• DIRECTIONS:
Your output must be the line containing "output reg [4:0] WriteRegW" followed by every later line in the entries below, all copied exactly.

• RECORDS FOR THE EXERCISE:
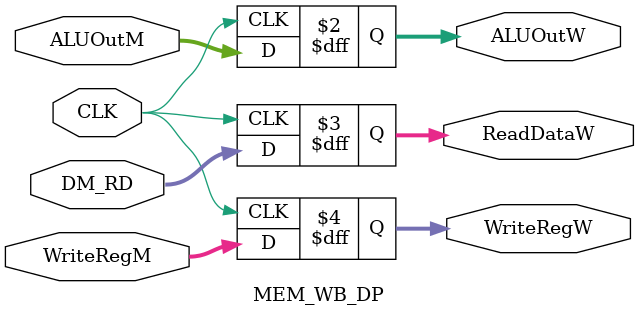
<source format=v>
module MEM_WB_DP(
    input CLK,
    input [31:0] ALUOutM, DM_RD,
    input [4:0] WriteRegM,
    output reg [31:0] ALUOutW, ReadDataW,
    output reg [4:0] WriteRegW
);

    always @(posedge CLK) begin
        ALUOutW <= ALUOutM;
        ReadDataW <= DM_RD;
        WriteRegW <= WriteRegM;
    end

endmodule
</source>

• SOLUTION TO THIS EXERCISE:
    output reg [4:0] WriteRegW
);

    always @(posedge CLK) begin
        ALUOutW <= ALUOutM;
        ReadDataW <= DM_RD;
        WriteRegW <= WriteRegM;
    end

endmodule
</source>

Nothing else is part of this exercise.